> **EXERCISE DIRECTIONS**
Which lines in the rows below contain the string "endBound"? Gather each of them and copy it in full.

(Stored records)
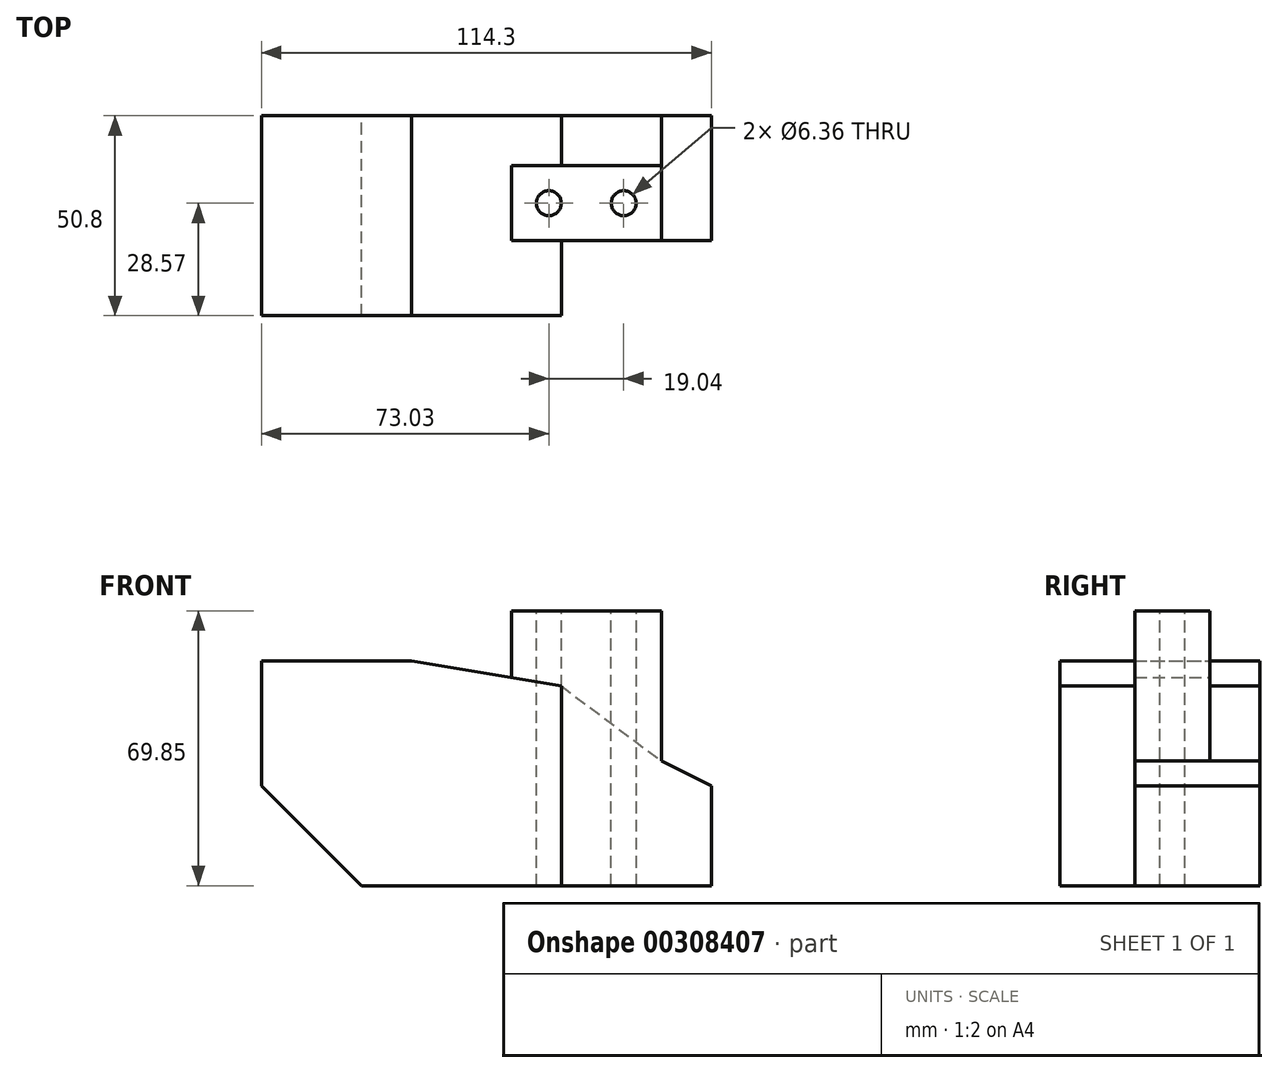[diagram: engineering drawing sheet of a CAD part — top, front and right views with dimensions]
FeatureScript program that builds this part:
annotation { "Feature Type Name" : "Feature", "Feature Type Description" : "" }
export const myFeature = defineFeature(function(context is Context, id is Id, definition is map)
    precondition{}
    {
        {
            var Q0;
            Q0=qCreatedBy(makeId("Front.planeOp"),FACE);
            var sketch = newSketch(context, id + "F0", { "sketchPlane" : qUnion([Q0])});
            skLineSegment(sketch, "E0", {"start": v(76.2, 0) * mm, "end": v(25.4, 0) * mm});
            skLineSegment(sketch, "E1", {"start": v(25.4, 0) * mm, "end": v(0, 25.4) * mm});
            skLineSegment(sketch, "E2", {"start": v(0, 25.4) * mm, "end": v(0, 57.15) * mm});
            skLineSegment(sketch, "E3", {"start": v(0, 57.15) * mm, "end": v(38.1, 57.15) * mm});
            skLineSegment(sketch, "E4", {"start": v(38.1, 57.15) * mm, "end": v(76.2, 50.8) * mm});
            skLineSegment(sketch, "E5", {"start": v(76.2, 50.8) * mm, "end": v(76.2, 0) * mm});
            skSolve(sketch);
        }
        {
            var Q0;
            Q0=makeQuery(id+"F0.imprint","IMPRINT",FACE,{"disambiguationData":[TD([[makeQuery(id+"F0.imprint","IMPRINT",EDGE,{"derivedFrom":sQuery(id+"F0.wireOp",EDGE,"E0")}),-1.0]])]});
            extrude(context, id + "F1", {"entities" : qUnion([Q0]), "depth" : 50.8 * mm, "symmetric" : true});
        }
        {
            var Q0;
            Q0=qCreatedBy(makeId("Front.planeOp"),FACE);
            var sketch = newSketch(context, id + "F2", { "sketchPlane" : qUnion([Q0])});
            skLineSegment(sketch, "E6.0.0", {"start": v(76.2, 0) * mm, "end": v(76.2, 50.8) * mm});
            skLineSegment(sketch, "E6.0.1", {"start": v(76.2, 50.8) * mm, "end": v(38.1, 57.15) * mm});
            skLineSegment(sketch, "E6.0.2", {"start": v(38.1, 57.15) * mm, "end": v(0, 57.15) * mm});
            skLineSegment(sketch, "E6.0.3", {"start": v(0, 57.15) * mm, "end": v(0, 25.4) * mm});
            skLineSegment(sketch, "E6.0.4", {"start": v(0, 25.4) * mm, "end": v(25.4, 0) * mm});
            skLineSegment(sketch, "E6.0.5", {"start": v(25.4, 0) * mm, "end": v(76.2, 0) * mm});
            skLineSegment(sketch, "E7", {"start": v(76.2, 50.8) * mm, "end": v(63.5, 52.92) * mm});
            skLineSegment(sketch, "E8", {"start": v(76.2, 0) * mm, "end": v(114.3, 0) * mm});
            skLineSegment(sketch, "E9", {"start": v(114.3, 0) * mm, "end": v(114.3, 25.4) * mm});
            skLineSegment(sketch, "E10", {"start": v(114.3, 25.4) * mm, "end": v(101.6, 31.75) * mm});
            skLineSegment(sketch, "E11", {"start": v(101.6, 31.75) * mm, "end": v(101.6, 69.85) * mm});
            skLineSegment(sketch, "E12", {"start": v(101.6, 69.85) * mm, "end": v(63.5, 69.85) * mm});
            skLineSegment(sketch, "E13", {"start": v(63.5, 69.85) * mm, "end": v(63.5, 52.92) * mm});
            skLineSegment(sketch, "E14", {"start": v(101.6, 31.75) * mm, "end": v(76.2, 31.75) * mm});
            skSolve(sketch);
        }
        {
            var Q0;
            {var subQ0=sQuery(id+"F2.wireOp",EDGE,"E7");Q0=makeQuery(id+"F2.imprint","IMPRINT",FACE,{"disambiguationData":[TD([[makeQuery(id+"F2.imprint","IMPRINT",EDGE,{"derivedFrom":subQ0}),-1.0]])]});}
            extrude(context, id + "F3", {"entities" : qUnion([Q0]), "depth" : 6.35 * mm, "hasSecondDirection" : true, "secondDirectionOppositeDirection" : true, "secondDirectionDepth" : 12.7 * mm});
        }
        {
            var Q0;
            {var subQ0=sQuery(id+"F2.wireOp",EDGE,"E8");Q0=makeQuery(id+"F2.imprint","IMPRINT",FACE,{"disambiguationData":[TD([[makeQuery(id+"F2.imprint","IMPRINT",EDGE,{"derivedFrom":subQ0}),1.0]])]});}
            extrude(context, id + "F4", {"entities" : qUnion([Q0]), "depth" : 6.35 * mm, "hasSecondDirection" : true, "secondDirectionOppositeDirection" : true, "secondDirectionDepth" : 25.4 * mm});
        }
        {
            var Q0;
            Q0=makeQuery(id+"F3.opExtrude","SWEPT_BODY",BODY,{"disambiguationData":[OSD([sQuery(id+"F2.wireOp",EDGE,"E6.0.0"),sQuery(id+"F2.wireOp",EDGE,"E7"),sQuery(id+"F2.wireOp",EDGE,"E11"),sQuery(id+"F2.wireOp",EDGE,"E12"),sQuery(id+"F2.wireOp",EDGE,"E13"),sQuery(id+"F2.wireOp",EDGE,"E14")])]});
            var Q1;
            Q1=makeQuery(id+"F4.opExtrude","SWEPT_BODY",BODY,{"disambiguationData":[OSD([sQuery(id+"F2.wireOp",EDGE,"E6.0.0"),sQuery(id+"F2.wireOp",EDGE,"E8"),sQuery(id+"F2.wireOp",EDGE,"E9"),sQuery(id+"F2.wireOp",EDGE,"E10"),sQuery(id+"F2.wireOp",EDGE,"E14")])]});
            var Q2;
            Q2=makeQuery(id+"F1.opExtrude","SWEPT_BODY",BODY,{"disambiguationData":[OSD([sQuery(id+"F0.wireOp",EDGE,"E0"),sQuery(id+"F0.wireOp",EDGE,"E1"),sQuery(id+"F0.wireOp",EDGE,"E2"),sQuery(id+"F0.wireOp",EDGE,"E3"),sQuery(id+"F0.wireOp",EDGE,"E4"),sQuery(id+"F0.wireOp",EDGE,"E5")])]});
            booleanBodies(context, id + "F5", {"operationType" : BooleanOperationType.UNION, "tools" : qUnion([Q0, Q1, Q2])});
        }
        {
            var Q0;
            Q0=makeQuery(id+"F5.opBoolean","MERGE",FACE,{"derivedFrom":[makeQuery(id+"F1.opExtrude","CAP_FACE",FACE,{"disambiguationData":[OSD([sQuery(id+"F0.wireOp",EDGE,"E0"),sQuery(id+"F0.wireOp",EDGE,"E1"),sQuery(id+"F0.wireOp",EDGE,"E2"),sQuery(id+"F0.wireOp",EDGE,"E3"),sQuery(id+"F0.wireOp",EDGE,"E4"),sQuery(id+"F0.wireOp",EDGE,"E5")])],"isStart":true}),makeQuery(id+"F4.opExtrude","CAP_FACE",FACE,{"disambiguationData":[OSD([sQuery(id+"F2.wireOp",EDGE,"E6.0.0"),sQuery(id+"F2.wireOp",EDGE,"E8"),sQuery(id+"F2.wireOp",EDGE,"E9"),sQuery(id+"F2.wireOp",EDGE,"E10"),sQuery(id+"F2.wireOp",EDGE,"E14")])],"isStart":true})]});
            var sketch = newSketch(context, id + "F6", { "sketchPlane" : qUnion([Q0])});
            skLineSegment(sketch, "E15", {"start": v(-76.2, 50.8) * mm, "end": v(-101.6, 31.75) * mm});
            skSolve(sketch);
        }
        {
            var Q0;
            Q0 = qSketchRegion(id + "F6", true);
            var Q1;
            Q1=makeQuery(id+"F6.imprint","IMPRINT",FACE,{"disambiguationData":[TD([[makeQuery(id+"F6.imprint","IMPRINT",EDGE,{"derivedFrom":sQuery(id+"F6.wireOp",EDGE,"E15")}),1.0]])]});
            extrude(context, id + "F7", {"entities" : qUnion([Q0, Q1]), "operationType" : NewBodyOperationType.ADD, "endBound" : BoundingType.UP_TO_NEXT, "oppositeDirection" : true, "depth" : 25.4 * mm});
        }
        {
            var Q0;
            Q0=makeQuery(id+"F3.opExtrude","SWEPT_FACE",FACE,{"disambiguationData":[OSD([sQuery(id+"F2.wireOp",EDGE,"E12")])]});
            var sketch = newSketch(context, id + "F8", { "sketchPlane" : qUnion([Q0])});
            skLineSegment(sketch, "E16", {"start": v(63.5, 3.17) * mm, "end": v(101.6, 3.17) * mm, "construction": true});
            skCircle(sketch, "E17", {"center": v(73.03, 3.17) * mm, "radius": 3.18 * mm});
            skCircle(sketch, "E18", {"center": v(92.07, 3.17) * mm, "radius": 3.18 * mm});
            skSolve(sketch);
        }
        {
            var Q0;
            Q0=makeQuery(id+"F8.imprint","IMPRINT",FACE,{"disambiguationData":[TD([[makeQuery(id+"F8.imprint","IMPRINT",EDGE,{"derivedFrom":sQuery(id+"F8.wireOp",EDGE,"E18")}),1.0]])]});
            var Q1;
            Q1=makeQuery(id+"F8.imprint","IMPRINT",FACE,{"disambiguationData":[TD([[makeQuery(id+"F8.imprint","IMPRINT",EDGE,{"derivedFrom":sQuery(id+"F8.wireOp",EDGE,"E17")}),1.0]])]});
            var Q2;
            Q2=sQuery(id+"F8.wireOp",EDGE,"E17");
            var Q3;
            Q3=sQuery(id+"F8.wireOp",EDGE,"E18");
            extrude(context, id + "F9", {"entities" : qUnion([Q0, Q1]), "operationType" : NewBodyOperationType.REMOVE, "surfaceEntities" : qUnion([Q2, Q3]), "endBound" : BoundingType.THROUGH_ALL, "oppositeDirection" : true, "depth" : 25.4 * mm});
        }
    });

> **ANSWER BELOW**
            extrude(context, id + "F7", {"entities" : qUnion([Q0, Q1]), "operationType" : NewBodyOperationType.ADD, "endBound" : BoundingType.UP_TO_NEXT, "oppositeDirection" : true, "depth" : 25.4 * mm});
            extrude(context, id + "F9", {"entities" : qUnion([Q0, Q1]), "operationType" : NewBodyOperationType.REMOVE, "surfaceEntities" : qUnion([Q2, Q3]), "endBound" : BoundingType.THROUGH_ALL, "oppositeDirection" : true, "depth" : 25.4 * mm});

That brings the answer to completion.